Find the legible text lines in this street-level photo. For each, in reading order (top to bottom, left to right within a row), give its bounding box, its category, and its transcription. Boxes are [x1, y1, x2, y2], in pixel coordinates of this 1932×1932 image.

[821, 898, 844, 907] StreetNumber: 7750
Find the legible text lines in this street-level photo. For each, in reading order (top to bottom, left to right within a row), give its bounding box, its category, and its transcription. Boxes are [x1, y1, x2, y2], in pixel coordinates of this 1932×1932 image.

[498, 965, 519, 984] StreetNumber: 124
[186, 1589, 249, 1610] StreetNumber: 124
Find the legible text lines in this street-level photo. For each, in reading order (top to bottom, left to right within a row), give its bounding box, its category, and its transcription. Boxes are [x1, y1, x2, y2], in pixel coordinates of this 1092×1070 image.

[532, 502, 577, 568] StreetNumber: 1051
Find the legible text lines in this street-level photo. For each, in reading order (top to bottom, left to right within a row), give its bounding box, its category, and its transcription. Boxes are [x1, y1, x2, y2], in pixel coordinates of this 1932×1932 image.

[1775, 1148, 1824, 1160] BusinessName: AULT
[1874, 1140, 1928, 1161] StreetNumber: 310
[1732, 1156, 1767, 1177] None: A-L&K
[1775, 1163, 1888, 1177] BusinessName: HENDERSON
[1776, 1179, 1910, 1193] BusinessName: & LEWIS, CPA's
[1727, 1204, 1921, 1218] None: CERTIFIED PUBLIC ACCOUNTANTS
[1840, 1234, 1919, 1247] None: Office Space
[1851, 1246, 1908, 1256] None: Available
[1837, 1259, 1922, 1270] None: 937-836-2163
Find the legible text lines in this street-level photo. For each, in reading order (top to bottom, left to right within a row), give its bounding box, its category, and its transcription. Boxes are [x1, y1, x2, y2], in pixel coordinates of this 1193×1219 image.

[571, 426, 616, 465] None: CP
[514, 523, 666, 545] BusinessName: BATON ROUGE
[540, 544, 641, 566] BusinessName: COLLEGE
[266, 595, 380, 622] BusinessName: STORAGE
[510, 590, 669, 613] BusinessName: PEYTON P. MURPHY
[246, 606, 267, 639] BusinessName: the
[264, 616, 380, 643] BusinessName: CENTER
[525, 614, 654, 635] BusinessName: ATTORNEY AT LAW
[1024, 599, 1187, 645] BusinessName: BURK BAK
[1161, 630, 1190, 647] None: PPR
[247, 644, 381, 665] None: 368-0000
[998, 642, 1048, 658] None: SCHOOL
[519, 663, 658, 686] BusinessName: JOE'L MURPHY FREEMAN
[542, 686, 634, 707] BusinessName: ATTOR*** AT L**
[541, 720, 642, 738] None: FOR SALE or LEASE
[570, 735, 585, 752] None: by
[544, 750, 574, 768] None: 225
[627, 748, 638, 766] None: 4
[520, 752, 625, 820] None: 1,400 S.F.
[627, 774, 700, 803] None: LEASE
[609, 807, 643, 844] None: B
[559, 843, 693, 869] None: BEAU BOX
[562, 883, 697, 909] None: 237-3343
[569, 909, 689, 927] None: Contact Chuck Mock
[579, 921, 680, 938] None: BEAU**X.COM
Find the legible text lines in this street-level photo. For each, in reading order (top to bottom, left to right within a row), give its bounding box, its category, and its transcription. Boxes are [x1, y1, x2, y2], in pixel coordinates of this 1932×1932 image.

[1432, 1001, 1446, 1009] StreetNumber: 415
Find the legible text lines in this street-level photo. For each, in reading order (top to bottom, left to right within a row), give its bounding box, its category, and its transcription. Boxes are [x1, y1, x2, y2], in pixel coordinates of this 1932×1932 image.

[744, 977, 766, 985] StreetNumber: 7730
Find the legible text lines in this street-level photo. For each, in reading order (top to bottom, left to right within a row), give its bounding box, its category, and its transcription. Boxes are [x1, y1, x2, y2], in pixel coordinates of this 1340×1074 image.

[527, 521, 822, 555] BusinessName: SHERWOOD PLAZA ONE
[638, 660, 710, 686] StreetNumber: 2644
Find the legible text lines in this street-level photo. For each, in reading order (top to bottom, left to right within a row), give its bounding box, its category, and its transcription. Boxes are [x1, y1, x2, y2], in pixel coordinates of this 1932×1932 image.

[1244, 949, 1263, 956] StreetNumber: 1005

- - - -

Reproduce verbatim the rows starting at the line containing "this 1193×1219 image." and ending at the line containing "[540, 544, 641, 566] BusinessName: COLLEGE", including both of those lines.

Find the legible text lines in this street-level photo. For each, in reading order (top to bottom, left to right within a row), give its bounding box, its category, and its transcription. Boxes are [x1, y1, x2, y2], in pixel coordinates of this 1193×1219 image.

[571, 426, 616, 465] None: CP
[514, 523, 666, 545] BusinessName: BATON ROUGE
[540, 544, 641, 566] BusinessName: COLLEGE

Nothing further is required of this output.